Когда пили кофе, я обратился к проф. Федорову:
– Я хочу задать вам, Сергей Петрович, один щекотливый вопрос. Если найдете почему-либо неудобным ответить на него, скажите прямо.
– Пожалуйста! – сказал Федоров.
– Вы, Сергей Петрович, знаете, что в вашей придворной семье я являюсь почти случайным гостем. То вы уезжаете в Царское Село, а я остаюсь здесь, то я уезжаю либо на фронт, либо в Петроград, когда вы находитесь в Ставке. Я чаще вдали от вас, чем с вами. И, однако, я начинаю задыхаться в вашей атмосфере – фальши с одной стороны, безумия – с другой. Мне страшно становится, когда я вижу, как люди с закрытыми глазами несутся к пропасти, оставаясь наружно спокойными и жизнерадостными. Но вы всегда в этой среде. Вот я и не могу понять: как это вы – человек широко образованный с прогрессивными взглядами, умный и чуткий, можете мириться со всем происходящим, как вы уживаетесь с этой средой? Еще раз повторяю: если почему-либо неудобно вам ответить на мой вопрос, – пожалуйста, не отвечайте.

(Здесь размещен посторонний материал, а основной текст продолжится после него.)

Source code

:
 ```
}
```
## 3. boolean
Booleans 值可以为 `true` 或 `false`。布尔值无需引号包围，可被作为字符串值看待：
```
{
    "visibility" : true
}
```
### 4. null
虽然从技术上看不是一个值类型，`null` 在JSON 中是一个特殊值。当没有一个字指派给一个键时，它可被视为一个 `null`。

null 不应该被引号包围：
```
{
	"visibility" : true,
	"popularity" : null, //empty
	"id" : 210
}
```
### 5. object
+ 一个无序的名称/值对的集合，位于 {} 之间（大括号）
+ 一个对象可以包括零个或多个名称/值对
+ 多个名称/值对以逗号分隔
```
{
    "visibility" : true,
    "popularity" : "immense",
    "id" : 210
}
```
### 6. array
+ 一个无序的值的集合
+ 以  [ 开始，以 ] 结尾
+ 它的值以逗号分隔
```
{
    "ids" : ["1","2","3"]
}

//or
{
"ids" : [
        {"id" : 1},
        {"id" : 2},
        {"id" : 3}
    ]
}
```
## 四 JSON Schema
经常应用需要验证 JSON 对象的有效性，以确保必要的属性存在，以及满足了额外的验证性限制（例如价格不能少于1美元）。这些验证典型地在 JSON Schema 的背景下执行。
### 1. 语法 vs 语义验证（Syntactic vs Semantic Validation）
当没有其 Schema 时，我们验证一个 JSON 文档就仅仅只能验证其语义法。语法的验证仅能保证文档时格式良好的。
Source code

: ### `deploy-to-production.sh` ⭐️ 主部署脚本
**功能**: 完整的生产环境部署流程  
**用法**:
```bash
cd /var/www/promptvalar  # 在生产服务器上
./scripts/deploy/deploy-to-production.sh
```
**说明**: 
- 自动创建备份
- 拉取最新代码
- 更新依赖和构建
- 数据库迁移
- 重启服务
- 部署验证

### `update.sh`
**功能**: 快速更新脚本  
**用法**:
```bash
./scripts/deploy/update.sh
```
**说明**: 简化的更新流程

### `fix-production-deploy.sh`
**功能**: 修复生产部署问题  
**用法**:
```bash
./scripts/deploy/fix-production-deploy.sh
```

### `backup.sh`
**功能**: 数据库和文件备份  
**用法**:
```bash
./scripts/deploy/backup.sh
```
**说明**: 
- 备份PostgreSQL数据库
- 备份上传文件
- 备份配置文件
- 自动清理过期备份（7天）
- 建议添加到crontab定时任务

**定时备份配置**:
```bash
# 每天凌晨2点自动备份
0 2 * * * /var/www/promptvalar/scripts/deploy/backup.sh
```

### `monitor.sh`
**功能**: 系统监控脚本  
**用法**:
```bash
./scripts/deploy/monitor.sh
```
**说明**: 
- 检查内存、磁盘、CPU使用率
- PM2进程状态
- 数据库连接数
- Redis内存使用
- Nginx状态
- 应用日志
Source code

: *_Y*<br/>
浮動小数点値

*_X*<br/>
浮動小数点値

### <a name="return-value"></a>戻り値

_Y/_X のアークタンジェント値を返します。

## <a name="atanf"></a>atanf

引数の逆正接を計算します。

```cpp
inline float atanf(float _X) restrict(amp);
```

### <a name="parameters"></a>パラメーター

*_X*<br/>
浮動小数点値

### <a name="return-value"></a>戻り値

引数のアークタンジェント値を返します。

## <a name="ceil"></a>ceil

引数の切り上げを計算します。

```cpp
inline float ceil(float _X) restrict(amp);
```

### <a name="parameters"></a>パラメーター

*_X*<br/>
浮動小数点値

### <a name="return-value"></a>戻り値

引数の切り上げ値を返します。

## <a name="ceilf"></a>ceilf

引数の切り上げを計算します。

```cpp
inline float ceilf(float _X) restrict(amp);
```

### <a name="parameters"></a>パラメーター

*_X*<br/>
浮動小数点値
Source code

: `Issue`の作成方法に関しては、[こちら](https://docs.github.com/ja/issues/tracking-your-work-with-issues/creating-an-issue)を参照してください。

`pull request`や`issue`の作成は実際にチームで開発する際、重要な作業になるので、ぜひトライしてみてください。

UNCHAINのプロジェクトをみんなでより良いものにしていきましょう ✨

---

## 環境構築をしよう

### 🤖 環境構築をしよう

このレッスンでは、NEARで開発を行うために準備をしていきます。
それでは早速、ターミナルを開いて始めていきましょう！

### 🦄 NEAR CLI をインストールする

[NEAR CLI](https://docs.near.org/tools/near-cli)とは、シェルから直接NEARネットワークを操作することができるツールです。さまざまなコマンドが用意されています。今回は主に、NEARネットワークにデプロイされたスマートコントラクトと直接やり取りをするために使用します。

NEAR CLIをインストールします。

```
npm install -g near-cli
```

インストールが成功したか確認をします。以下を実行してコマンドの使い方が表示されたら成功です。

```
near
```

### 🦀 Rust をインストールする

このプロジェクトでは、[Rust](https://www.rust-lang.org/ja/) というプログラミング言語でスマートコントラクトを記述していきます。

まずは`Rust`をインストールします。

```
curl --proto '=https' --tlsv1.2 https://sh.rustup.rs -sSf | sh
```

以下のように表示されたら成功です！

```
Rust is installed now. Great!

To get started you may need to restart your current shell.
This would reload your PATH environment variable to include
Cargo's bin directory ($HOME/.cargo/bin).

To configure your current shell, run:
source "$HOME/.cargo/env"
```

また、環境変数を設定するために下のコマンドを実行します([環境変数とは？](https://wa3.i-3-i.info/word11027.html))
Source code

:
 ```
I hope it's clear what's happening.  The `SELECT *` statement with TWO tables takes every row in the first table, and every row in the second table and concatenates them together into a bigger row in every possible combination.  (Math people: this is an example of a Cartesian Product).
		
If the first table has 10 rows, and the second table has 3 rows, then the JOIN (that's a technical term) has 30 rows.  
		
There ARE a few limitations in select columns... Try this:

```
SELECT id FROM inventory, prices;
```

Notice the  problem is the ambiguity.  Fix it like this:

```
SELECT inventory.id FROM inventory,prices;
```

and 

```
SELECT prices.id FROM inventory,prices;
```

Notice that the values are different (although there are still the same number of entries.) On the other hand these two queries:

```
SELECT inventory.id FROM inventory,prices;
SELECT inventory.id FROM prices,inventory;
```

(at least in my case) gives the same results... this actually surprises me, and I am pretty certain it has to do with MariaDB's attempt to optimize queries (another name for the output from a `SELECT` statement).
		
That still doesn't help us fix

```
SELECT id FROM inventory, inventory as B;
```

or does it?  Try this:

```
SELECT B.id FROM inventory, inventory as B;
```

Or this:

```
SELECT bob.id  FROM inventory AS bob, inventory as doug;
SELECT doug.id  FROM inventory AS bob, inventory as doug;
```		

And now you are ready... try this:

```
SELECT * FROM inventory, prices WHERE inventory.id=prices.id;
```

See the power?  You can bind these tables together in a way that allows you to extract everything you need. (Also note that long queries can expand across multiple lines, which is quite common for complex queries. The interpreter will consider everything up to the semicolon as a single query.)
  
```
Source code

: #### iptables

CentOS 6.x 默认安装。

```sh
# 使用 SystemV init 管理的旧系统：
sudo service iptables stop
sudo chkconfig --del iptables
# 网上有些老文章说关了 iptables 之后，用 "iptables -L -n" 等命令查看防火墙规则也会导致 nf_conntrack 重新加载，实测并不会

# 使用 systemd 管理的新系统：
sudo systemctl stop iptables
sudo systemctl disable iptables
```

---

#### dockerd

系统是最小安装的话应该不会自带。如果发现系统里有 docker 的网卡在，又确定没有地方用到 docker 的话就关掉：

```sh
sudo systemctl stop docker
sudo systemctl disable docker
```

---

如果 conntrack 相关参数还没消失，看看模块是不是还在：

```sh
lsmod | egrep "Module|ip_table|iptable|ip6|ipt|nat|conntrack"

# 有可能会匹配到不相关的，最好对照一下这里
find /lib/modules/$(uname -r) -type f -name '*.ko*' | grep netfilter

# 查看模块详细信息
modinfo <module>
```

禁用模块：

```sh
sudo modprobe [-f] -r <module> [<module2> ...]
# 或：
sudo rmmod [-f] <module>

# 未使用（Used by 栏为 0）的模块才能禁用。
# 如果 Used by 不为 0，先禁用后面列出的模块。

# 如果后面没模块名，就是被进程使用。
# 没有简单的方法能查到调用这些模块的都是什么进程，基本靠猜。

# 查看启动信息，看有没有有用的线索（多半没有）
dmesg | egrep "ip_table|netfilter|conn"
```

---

– Почему же не ответить? – спокойно сказал Федоров, – Не вы первый задаете мне такой вопрос. В Москве мои знакомые часто задавали его. Я коротко отвечу вам. Я – врач: лечу Алексея Николаевича, прекрасно знаю его организм, он привык ко мне, – я не имею права его оставить. Вы, может быть, думаете, что мне выгодно оставаться тут. Совсем нет! В Петрограде я зарабатывал 40 тысяч рублей в год; тут я получаю крохи. По долгу врача, а не из-за выгоды я живу здесь. Относительно же всего происходящего… Оно меня не касается… Помочь делу я бессилен…
После обеда я доложил государю о своем намерении созвать съезды духовенства в Пскове, Минске, Бердичеве и Кишиневе и о цели этих съездов. Государь отнесся с большим сочувствием к моему желанию расшевелить духовенство для усиленной работы и разрешил мне выехать из Ставки в Псков в субботу 25 февраля.
25 февраля за завтраком я в последний раз видел своего государя.
После приезда государя в Ставке начали усиленно говорить о готовящихся каких-то серьезных мерах, в связи с работой Думы. Поговаривали о роспуске Думы, об усилении административных строгостей и пр. Предполагая, что подобные разговоры идут и на фронте, и что в Пскове меня начнут осаждать разными вопросами и расспросами, насколько можно придавать значение таким разговорам, я перед своим отъездом старался узнать у ген. Войекова, проф. Федорова и других лиц свиты: не готовится ли в государственном управлении что-либо серьезное и неожиданное. Они уверяли меня, что все разговоры не имеют решительно никакого основания. И я, успокоенный ими, вечером 25 февраля выехал из Ставки в Псков через ст. Дно.
Поезд прибыл в Псков с огромным опозданием, около 9 час. веч. 26 февраля. С вокзала я проехал прямо на собрание военного духовенства и тотчас открыл заседание. На собрании присутствовало до 60 военных священников – большинство из них военные благочинные – и несколько ктиторов военных церквей.
Прежде всего, я поставил вопрос о настроении фронта. Ответ получился совершенно успокоительный: настроение твердое; дух войск хороший; утомления не заметно; пропаганда не достигает своей цели. Одно лишь беспокоит фронт – это слухи о роспуске Думы. Не дай Бог, Думу распустят, тогда нельзя поручиться, что не произойдет волнений. Когда я категорически заявил, что слухи о предстоящем роспуске Думы ни на чем не основаны, некоторые священники перекрестились, облегченно вздохнув: «Слава Богу!»